The British government, in a Press release on March 25, 2024, said: “The United Kingdom today identified that Chinese state-affiliated organizations and individuals were responsible for two malicious cyber campaigns targeting democratic institutions and parliamentarians.” First, the U.K. Electoral Commission systems in all likelihood were compromised by a Chinese state-affiliated entity between 2021 and 2022. In the assessment of the National Cyber Security Centre of the U.K., it was almost certain that a Chinese hacking group comprising Chinese intelligence officers and hackers, conducted in 2021 conducted reconnaissance against British parliamentarians, most of whom were prominent critics of Chinese subversive activities.
In late July 2024, the intelligence community in the U.S. said in its election security update that influence operations from China were using social media to sow divisions in the United States and to portray democracies as chaotic, according to a report of the Washington-based National Public Radio.
On December 21 last, the authorities in Taiwan arrested an online journalist working for a fringe outlet that had been the first to project that a candidate friendly to Beijing was on track to win the presidential election in Taiwan on January 13 this year.

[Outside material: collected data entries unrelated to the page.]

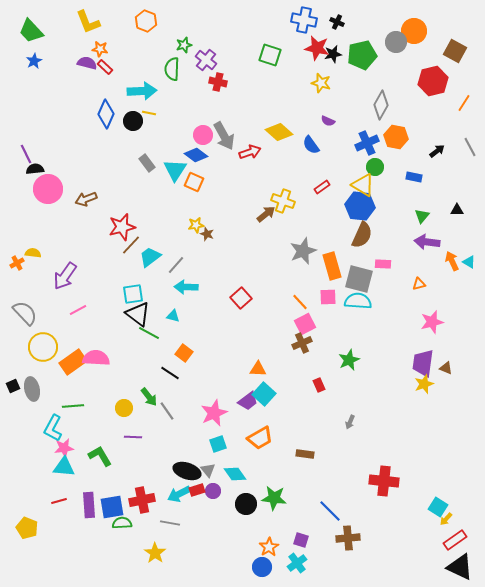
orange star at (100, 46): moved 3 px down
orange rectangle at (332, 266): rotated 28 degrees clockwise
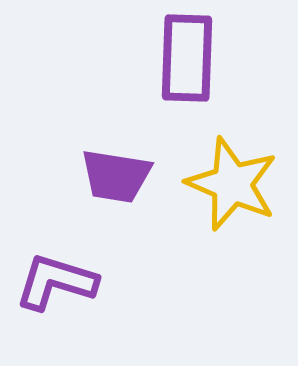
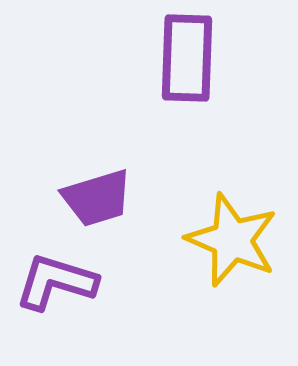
purple trapezoid: moved 19 px left, 22 px down; rotated 26 degrees counterclockwise
yellow star: moved 56 px down
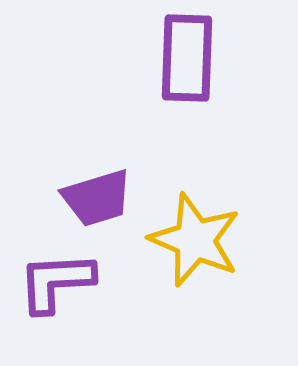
yellow star: moved 37 px left
purple L-shape: rotated 20 degrees counterclockwise
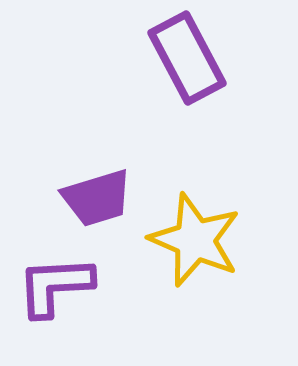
purple rectangle: rotated 30 degrees counterclockwise
purple L-shape: moved 1 px left, 4 px down
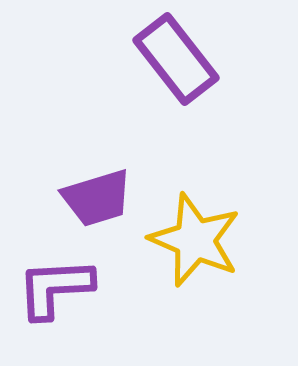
purple rectangle: moved 11 px left, 1 px down; rotated 10 degrees counterclockwise
purple L-shape: moved 2 px down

Taiwanese prosecutors investigated the opinion poll under the Anti-Infiltration Act of Taiwan, designed to counter Chinese interference, and found that the findings of the journalist had been faked and orchestrated by officials of the Communist Party of China. The journalist pretended to have interviewed or sampled more than 300 citizens over eight rounds of polling. The so-called phone interviews never took place and popularity poll was found to have been fabricated. The fake opinion poll had sent shockwaves in Taiwan as it had put Houyu-ih from the China-leaning Kuomintang in the lead; ahead of Lai Ching-te of the Democratic Progressive Party, the current President of Taiwan.
A report by Meta, an American multinational technology conglomerate, has underscored the menace of fake Facebook accounts originating from China spreading fake news about India. The accounts, pretending to be Indians and run by people posing as journalists, lawyers and human rights activists, have been actively involved in spreading misleading information on Indian politics and issues of Indian security to manipulate public opinion. Tibet-focused accounts have accused the Dalai Lama and his followers of corruption.